United States v. Davis is retroactive
John
Franklin made a motion for authorization to file a second or successive motion
to vacate, set aside, or correct his sentence under 28 U.S.C. § 2255. In re: John W. Franklin. Mr. Franklin argued
that his conviction under 18 U.S.C. § 924(c) should be vacated because his
arson conviction (18 U.S.C. § 844(i)) no longer qualified as a crime of
violence in light of United States v.
Davis, 139 S.Ct. 2319 (2019). The government agreed that Mr. Franklin’s
motion should be granted because Davis
announced a new rule of constitutional law that retroactively applied to cases
on collateral review.
In a per curiam opinion, the Sixth Circuit
observed that Davis established a
“new rule” of constitutional law because its result was not dictated by
precedent that existed when Mr. Franklin’s conviction became final. Lower
courts usually do not apply a new rule announced by the Supreme Court
retroactively to cases on collateral review until the Court has announced the
rule’s retroactive effect. But there is a narrow exception which provides that lower
courts “may determine on their own the retroactivity of new rules when multiple
cases ... necessarily dictate the retroactivity of the new rule.” Slip Op. 2
(citation omitted).
Mr. Franklin’s
case fell within that exception. The Sixth Circuit explained that Welch v. United States, 136 S.Ct. 1257
(2016), established Davis’s
retroactivity because Davis announced
a new substantive rule that narrowed the range of conduct punishable by law.

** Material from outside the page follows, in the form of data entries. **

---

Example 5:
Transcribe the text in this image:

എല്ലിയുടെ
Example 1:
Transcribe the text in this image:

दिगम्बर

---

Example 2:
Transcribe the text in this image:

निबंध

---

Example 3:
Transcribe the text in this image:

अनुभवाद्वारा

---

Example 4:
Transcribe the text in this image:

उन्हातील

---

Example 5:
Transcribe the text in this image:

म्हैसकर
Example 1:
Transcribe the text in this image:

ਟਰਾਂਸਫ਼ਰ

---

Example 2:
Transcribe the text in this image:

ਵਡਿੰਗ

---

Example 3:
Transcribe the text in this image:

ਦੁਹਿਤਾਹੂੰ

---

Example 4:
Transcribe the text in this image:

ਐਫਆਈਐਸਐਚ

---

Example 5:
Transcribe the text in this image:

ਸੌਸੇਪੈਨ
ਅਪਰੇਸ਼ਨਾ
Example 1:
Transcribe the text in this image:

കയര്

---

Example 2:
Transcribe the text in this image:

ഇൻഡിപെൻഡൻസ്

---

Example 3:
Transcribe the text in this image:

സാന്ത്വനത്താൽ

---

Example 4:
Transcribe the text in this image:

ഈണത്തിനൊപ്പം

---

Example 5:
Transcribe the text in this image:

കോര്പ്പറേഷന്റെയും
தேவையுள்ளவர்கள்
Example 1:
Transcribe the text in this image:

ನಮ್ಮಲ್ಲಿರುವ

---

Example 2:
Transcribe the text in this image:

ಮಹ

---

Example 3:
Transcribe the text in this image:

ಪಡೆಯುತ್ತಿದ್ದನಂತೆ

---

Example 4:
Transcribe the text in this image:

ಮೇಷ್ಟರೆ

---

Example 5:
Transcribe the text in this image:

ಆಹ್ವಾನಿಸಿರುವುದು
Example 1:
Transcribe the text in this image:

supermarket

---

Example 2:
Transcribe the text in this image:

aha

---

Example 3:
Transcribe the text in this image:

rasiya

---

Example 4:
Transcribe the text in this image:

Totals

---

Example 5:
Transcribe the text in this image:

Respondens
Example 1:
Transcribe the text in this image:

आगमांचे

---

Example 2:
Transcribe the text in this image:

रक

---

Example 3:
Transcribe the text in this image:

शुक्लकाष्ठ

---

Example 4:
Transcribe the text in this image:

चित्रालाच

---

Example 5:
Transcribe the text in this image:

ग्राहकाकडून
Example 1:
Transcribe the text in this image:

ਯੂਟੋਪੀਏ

More specifically, Davis narrowed the
scope of 18 U.S.C. § 924(c)(3) by concluding that its residual clause (§
924(c)(3)(B)) is unconstitutionally vague.
The Sixth
Circuit further explained that arson under § 844(i) does not appear to qualify
as a crime of violence under the elements - force clause of § 924(c)(3)(A)

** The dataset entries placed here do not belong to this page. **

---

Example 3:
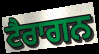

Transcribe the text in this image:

ਟੈਰਾਗਨ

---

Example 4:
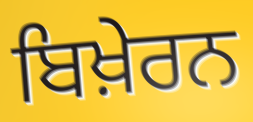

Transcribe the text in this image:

ਬਿਖ਼ੇਰਨ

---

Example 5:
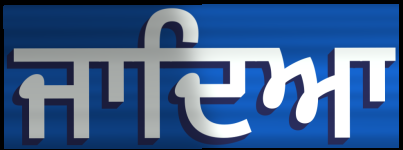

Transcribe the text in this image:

ਜਾਦਿਆ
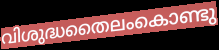
വിശുദ്ധതൈലംകൊണ്ടു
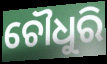
ଚୌଧୁରି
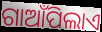
ଗାଆଁପିଲାଏ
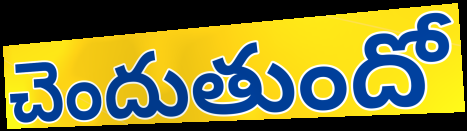
చెందుతుందో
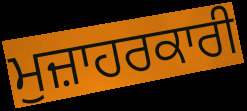
ਮੁਜ਼ਾਹਰਕਾਰੀ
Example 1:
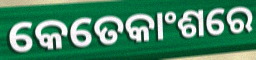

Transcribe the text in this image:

କେତେକାଂଶରେ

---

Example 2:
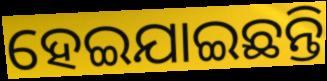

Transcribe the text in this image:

ହେଇଯାଇଛନ୍ତି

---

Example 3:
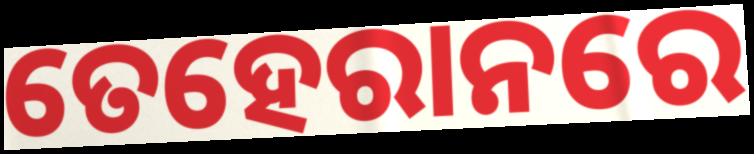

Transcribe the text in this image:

ତେହେରାନରେ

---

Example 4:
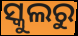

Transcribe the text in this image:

ସ୍କୁଲରୁ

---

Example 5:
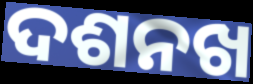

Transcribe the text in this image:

ଦଶନଖ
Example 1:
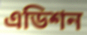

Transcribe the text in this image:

এডিশন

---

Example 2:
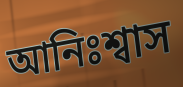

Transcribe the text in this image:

আনিঃশ্বাস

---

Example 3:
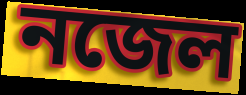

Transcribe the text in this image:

নজেল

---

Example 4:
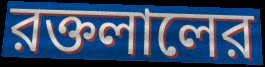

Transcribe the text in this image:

রক্তলালের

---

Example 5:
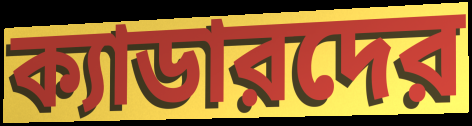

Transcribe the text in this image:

ক্যাডারদের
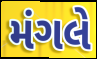
મંગલે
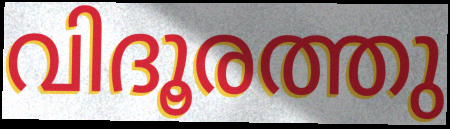
വിദൂരത്തു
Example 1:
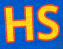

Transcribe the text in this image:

HS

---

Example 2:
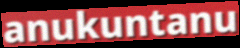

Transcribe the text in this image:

anukuntanu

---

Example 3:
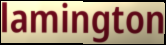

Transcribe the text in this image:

lamington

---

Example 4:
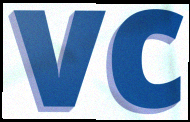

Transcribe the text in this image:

vc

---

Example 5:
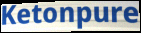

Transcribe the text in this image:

Ketonpure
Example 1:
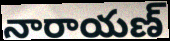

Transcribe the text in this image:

నారాయణ్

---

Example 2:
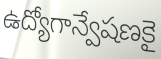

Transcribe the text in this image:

ఉద్యోగాన్వేషణకై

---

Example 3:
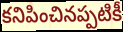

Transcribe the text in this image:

కనిపించినప్పటికీ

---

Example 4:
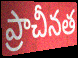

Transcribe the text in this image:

ప్రాచీనత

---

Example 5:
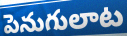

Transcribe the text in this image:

పెనుగులాట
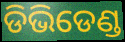
ଡିଭିଡେଣ୍ଡ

because it can be committed against “any building … used in interstate or
foreign commerce,” including one owned by the arsonist. That meant Mr. Franklin’s
conviction must have been based on § 924(c)(3)(B)’s residual clause which Davis invalidated and his proposed §
2255 petition relies on Davis’s rule.
Consequently, Mr. Franklin’s motion for authorization to file a second or
successive § 2255 motion was granted.